Reproducible Radiomics Features from Multi-MRI-Scanner Test-Retest-Study: Influence on Performance and Generalizability of Models

Markus Wennmann; Lukas T Rotkopf; Fabian Bauer; Thomas Hielscher; Jessica Kächele; Elias K Mai; Niels Weinhold; Marc-Steffen Raab; Hartmut Goldschmidt; Tim F Weber; Heinz-Peter Schlemmer; Stefan Delorme; Klaus Maier-Hein; Peter Neher

doi:10.1002/jmri.29442

Reproducible Radiomics Features from Multi-MRI-Scanner Test-Retest-Study: Influence on Performance and Generalizability of Models

J Magn Reson Imaging. 2024 May 11. doi: 10.1002/jmri.29442. Online ahead of print.

Authors

Markus Wennmann^{1

2}, Lukas T Rotkopf¹, Fabian Bauer¹, Thomas Hielscher³, Jessica Kächele^{4

5}, Elias K Mai⁶, Niels Weinhold⁶, Marc-Steffen Raab⁶, Hartmut Goldschmidt^{6

7}, Tim F Weber², Heinz-Peter Schlemmer^{1

7}, Stefan Delorme¹, Klaus Maier-Hein^{4

5

8}, Peter Neher^{4

5

8}

Affiliations

¹ Division of Radiology, German Cancer Research Center (DKFZ) Heidelberg, Heidelberg, Germany.
² Diagnostic and Interventional Radiology, University Hospital Heidelberg, Heidelberg, Germany.
³ Division of Biostatistics, German Cancer Research Center (DKFZ) Heidelberg, Heidelberg, Germany.
⁴ Division of Medical Image Computing, German Cancer Research Center (DKFZ) Heidelberg, Heidelberg, Germany.
⁵ German Cancer Consortium (DKTK), Partner Site Heidelberg, Heidelberg, Germany.
⁶ Heidelberg Myeloma Center, Department of Medicine, University Hospital Heidelberg, Heidelberg, Germany.
⁷ National Center for Tumor Diseases (NCT) Heidelberg, Heidelberg, Germany.
⁸ Pattern Analysis and Learning Group, Department of Radiation Oncology, University Hospital Heidelberg, Heidelberg, Germany.

PMID: 38733369
DOI: 10.1002/jmri.29442

Abstract

Background: Radiomics models trained on data from one center typically show a decline of performance when applied to data from external centers, hindering their introduction into large-scale clinical practice. Current expert recommendations suggest to use only reproducible radiomics features isolated by multiscanner test-retest experiments, which might help to overcome the problem of limited generalizability to external data.

Purpose: To evaluate the influence of using only a subset of robust radiomics features, defined in a prior in vivo multi-MRI-scanner test-retest-study, on the performance and generalizability of radiomics models.

Study type: Retrospective.

Population: Patients with monoclonal plasma cell disorders. Training set (117 MRIs from center 1); internal test set (42 MRIs from center 1); external test set (143 MRIs from center 2-8).

Field strength/sequence: 1.5T and 3.0T; T1-weighted turbo spin echo.

Assessment: The task for the radiomics models was to predict plasma cell infiltration, determined by bone marrow biopsy, noninvasively from MRI. Radiomics machine learning models, including linear regressor, support vector regressor (SVR), and random forest regressor (RFR), were trained on data from center 1, using either all radiomics features, or using only reproducible radiomics features. Models were tested on an internal (center 1) and a multicentric external data set (center 2-8).

Statistical tests: Pearson correlation coefficient r and mean absolute error (MAE) between predicted and actual plasma cell infiltration. Fisher's z-transformation, Wilcoxon signed-rank test, Wilcoxon rank-sum test; significance level P < 0.05.

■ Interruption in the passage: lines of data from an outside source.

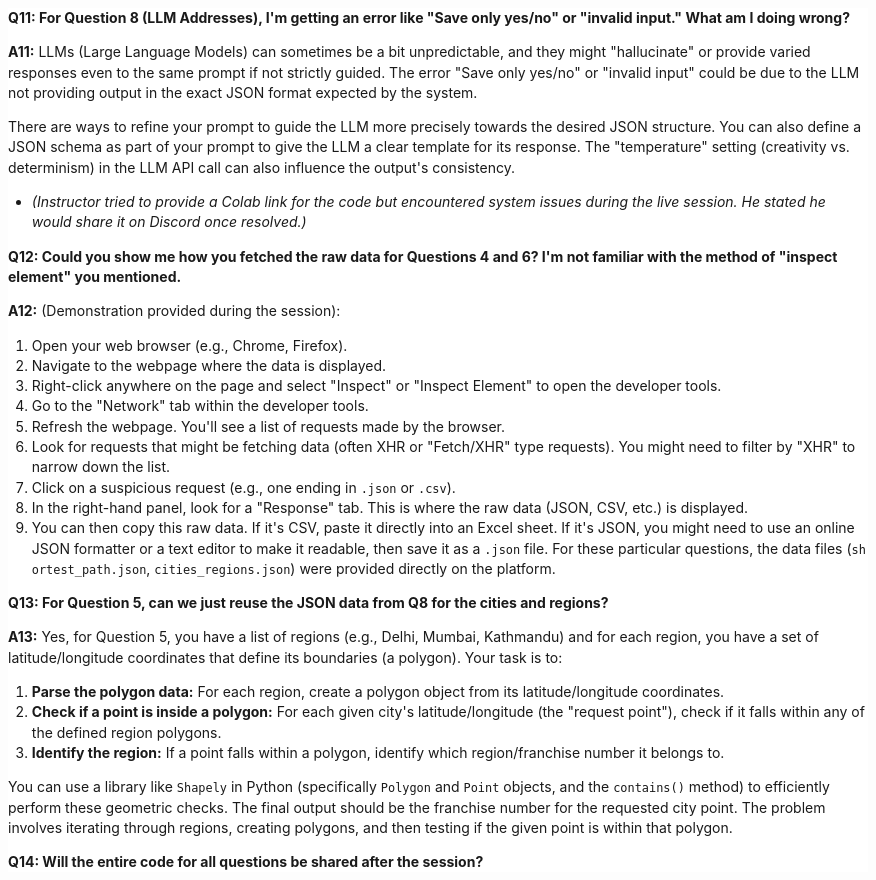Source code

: **Q11: For Question 8 (LLM Addresses), I'm getting an error like "Save only yes/no" or "invalid input." What am I doing wrong?**

**A11:** LLMs (Large Language Models) can sometimes be a bit unpredictable, and they might "hallucinate" or provide varied responses even to the same prompt if not strictly guided. The error "Save only yes/no" or "invalid input" could be due to the LLM not providing output in the exact JSON format expected by the system.

There are ways to refine your prompt to guide the LLM more precisely towards the desired JSON structure. You can also define a JSON schema as part of your prompt to give the LLM a clear template for its response. The "temperature" setting (creativity vs. determinism) in the LLM API call can also influence the output's consistency.

- _(Instructor tried to provide a Colab link for the code but encountered system issues during the live session. He stated he would share it on Discord once resolved.)_

**Q12: Could you show me how you fetched the raw data for Questions 4 and 6? I'm not familiar with the method of "inspect element" you mentioned.**

**A12:** (Demonstration provided during the session):

1.  Open your web browser (e.g., Chrome, Firefox).
2.  Navigate to the webpage where the data is displayed.
3.  Right-click anywhere on the page and select "Inspect" or "Inspect Element" to open the developer tools.
4.  Go to the "Network" tab within the developer tools.
5.  Refresh the webpage. You'll see a list of requests made by the browser.
6.  Look for requests that might be fetching data (often XHR or "Fetch/XHR" type requests). You might need to filter by "XHR" to narrow down the list.
7.  Click on a suspicious request (e.g., one ending in `.json` or `.csv`).
8.  In the right-hand panel, look for a "Response" tab. This is where the raw data (JSON, CSV, etc.) is displayed.
9.  You can then copy this raw data. If it's CSV, paste it directly into an Excel sheet. If it's JSON, you might need to use an online JSON formatter or a text editor to make it readable, then save it as a `.json` file. For these particular questions, the data files (`shortest_path.json`, `cities_regions.json`) were provided directly on the platform.

**Q13: For Question 5, can we just reuse the JSON data from Q8 for the cities and regions?**

**A13:** Yes, for Question 5, you have a list of regions (e.g., Delhi, Mumbai, Kathmandu) and for each region, you have a set of latitude/longitude coordinates that define its boundaries (a polygon). Your task is to:

1.  **Parse the polygon data:** For each region, create a polygon object from its latitude/longitude coordinates.
2.  **Check if a point is inside a polygon:** For each given city's latitude/longitude (the "request point"), check if it falls within any of the defined region polygons.
3.  **Identify the region:** If a point falls within a polygon, identify which region/franchise number it belongs to.

You can use a library like `Shapely` in Python (specifically `Polygon` and `Point` objects, and the `contains()` method) to efficiently perform these geometric checks. The final output should be the franchise number for the requested city point. The problem involves iterating through regions, creating polygons, and then testing if the given point is within that polygon.

**Q14: Will the entire code for all questions be shared after the session?**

Results: When using only reproducible features compared with all features, the performance of the SVR on the external test set significantly improved (r = 0.43 vs. r = 0.18 and MAE = 22.6 vs. MAE = 28.2). For the RFR, the performance on the external test set deteriorated when using only reproducible instead of all radiomics features (r = 0.33 vs. r = 0.44, P = 0.29 and MAE = 21.9 vs. MAE = 20.5, P = 0.10).

Conclusion: Using only reproducible radiomics features improves the external performance of some, but not all machine learning models, and did not automatically lead to an improvement of the external performance of the overall best radiomics model.

Technical efficacy: Stage 2.

Keywords: feature selection; generalizability; machine learning; multicenter; radiomics; reproducibility.